This exhibition proposes a speculative relationship between the railway lines—built during the export period of the guano from the Peruvian islands in the second half of the 19th century—and the computer vectors that govern the digital networks of the present. This apparently distant relationship allows us to approach the past and present from the idea of a network: a layout of lines and coordinates that join points. Just as the railway networks were responsible for streamlining the internal market and linking it to the ports for its insertion into a global exchange network, digital networks and computer vectors are today responsible for articulating a complex relationship of almost invisible functions that manage the demands of production and distribution in the world. Based on work with historical archives, the project seeks to reflect on the exchange between nature and technology, using the history of guano as a case study. The exhibition is divided into two rooms. The first room explores the ways of representing the guano ecosystem in the 20th century through paintings that use as a reference a Scientific Bulletin published by the Guano Administration Company. The second room proposes, based on video and drawing, a conceptual approach to the graphic vector; a key element for the development of any digital interface and network in the present. In this room, the aim is to simulate a linear route based on a vectorized digital drawing of a railway through film.
In 1865, photographer Alexander Gardner published the photo album Rays of Sunlight from South America; a selection of photographs of Peru taken by the North American photographer Henry De Witt Moulton. In this album you can see the city of Lima and the Chincha Islands, known for their large guano deposits. Within that group, there is a photograph that catches my attention: a giant guano mountain, almost 30 meters high that stands imposingly, in contrast with dwarfed workers who are chipping away at its fossilized rock surface. This image seems ideal to understand the opposition between prosperity and misery that characterizes that moment in history.

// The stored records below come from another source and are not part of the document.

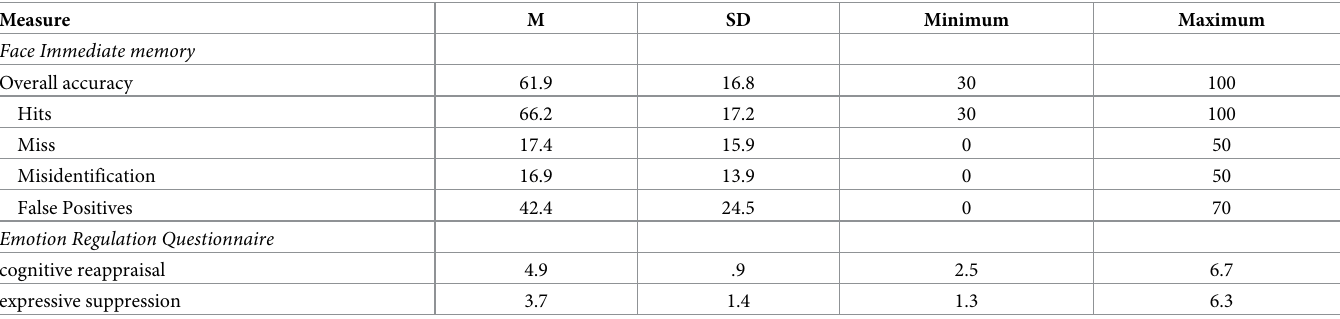
Table 1. Descriptive statistics for participants’ responses on the face immediate memory task (%) and the ERQ. Measure M SD Minimum Maximum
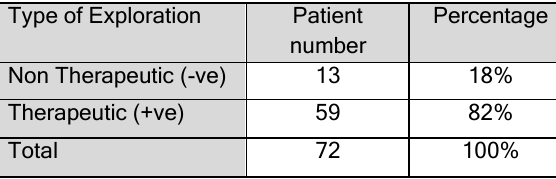
Table(6)Distribution of patient in relation to Exploration results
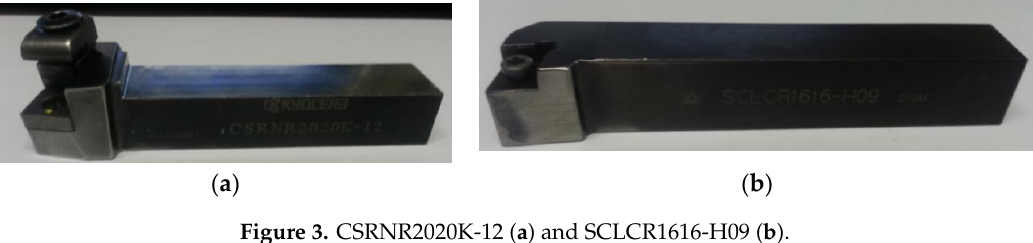
Table 1. The geometry of used tools.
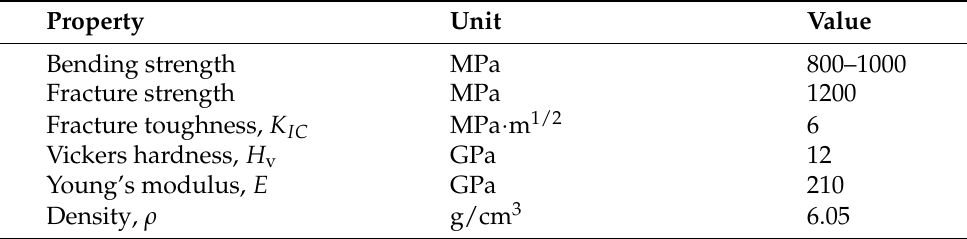
Table 2. Properties of the dental zirconia ceramics used for the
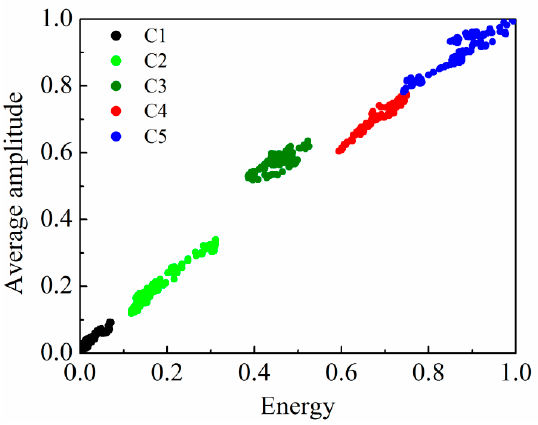
Figure 7. AP-DBSCAN results of four kinds of buried intrusion behaviors.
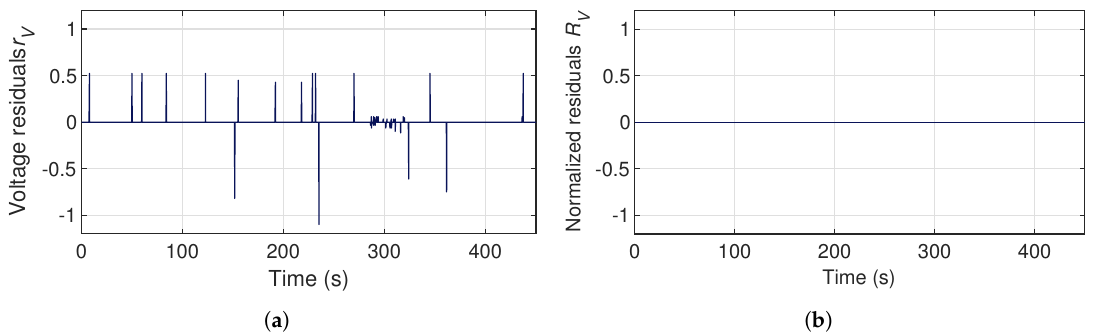
Figure 12. Profile of the residuals r V and R V during normal operation scenario: ( a ) raw residuals r V , ( b ) normalized residuals R V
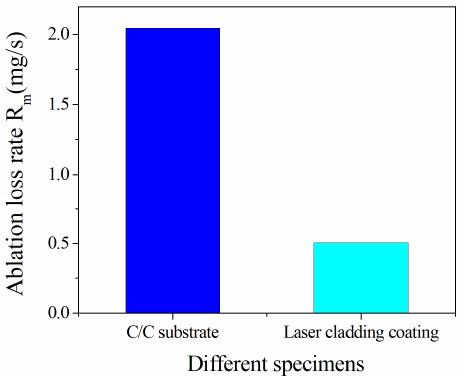
Figure 8. Comparison of oxyacetylene ablation rate between C/C composite matrix and laser cladding coating.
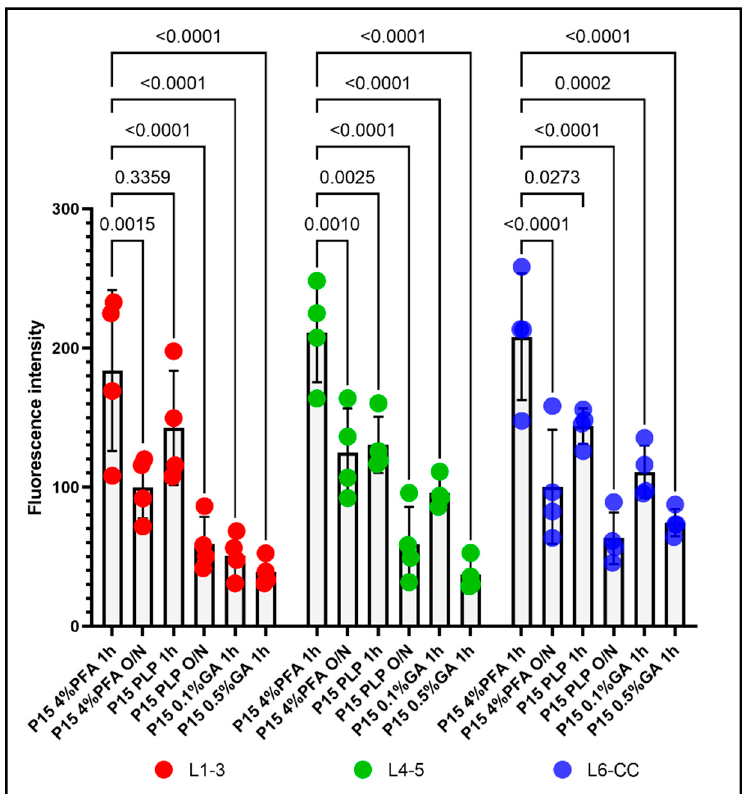
Figure 2. The effects of the different fixation protocols on PDGFR α immunofluorescence intensities at P15, grouped by different layers. Left: PDGFR α immunofluorescence intensity in L1–3 after 4%PFA 1 h, 4%PFA O/N, PLP 1 h, PLP O/N, 0.1%GA 1 h, and 0.5%GA 1 h. Middle: PDGFR α immunofluorescence intensity in L4–5 after 4%PFA 1 h, 4%PFA O/N, PLP 1 h, PLP O/N, 0.1%GA 1 h, and 0.5%GA 1 h. Right: PDGFR α immunofluorescence intensity in L6-CC after 4%PFA 1 h, 4%PFA O/N, PLP 1 h, PLP O/N, 0.1%GA 1 h, and 0.5%GA 1 h. Two-way ANOVA followed by Tukey’s multiple comparisons test. n = 4 for each group. Comparison among fixatives: F(5, 54) = 46.37, p < 0.0001. Comparison among layers: F(2, 54) = 3.350, p = 0.0425.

Since I learned about this album I have constantly wondered why the title Rayos de Sol de Sudamérica was given to it. The most obvious answer is that it is a nod to photography - other albums from that time already had titles that alluded to light or the sun as a way of evoking the genesis of the photographic image; but I can’t help but think that there is a relationship beyond, perhaps associated with the idea of hope. It is as if Gardner had wanted to point out the existence of a ray of light as a symbol of the progress that could emerge from the shadow of a backward Peru that had become independent only four decades ago, and that seemed to have not yet embraced the industrial transformations that were accelerating. to the rest of the world.
This project, divided into two rooms, contains visual exercises based on the relationships and ideas that the history of guano triggers, but which are also carried, speculatively, to an already technologized present. How does the global and incipient network that originated at that time become more complex to the present? This question cannot be answered without thinking about the transformation of the gaze, which has progressively modified our perception of the world as it became more technical. Local nature-global industry, interconnectivity and progress, these ideas try to resonate in both rooms, each accompanied by a short text that contextualizes them.